A party may apply to the court for an order referring all or part of the proceedings to mediation or arbitration and to have the proceedings stayed. If the court orders that the parties proceed to arbitration, then either party may apply to the court to have an arbitrator appointed and make orders about how the arbitration is to be conducted, including how the arbitrator’s fees will be paid and when the arbitration must be completed. If the arbitration is successful, the parties may apply to the court to make an order in the terms of the award set out by the arbitrator. In practice, arbitration is not widely used for private antitrust enforcement in Australia.


A private litigant can bring a damages claim under Section 82 of the CCA against any person involved in the contravention that caused his or her loss or damage. Each person involved in the contravention will be jointly and severally liable for the loss or damage suffered as a result. In Australia, a private litigant is entitled to commence proceedings against a single defendant in circumstances where there are multiple potential defendants that would be jointly and severally liable for the loss or damage caused if joined to the proceedings.


The reforms to Australia’s competition laws have the potential to open up sectors of the economy to increased competition, and may have substantial and longer-term impacts.
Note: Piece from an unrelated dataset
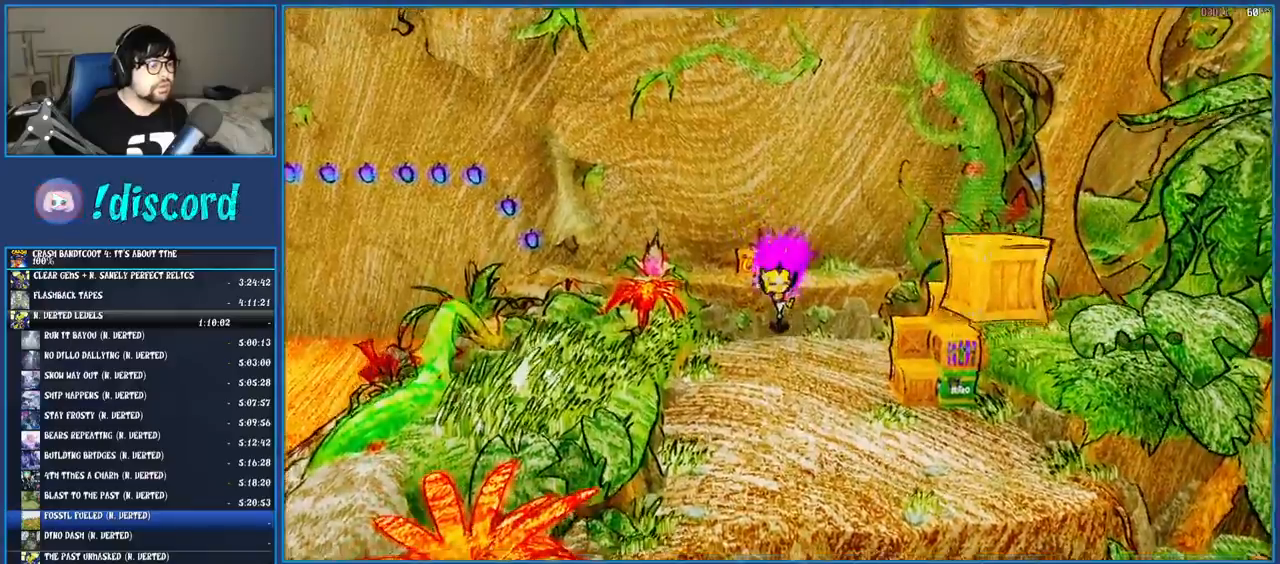
{"buttons": ["CROSS"], "left_stick": "center", "right_stick": "center", "events": [[183, "left_stick", "up-left"], [300, "CROSS", "down"], [400, "left_stick", "up"], [500, "left_stick", "center"]]}
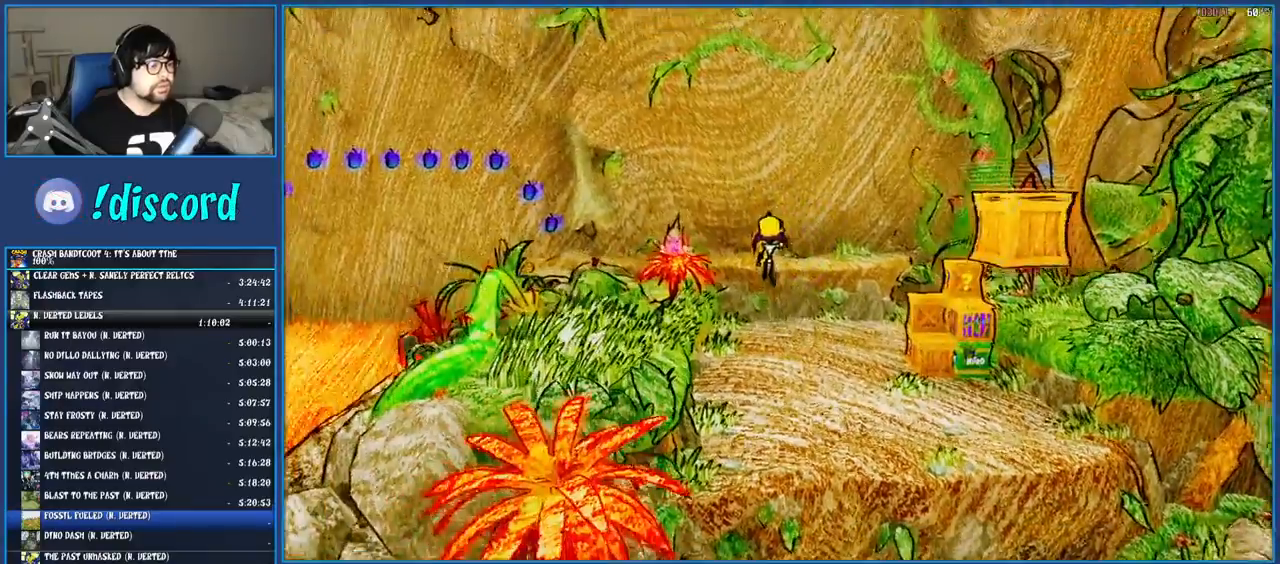
{"buttons": [], "left_stick": "down-right", "right_stick": "center", "events": [[33, "SQUARE", "down"], [233, "CROSS", "up"], [233, "SQUARE", "up"], [233, "left_stick", "down"], [400, "left_stick", "down-right"]]}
In addition, the reforms to Section 83 of the CCA, which will enable private litigants in follow-on litigation to rely on admissions made by a party in earlier proceedings, have the potential to facilitate an increase in competition law-related class actions being pursued subsequent to enforcement action by the ACCC. Whether these reforms result in an increase of private antitrust enforcement in Australia remains to be seen, but will be monitored with close interest over the next few years.

1 Tom Bridges is a partner at Webb Henderson.

2 Norcast SárL v. Bradken Limited (No. 2) [2013] FCA 235.

3 Federal Court Rules, Rule 20.11.

4 Trade Practices Amendment (Cartel Conduct and other Measures) Bill 2008, Explanatory Memorandum, 87, [7.1].

5 See, for example, Federal Court of Australia, Practice Note GPN-EXPT.

6 Section 6 of the Civil Dispute Resolution Act 2011 (Cth).

7 Section 33V of the Federal Court Act.

8 Federal Court of Australia, Practice Note GPN-CA.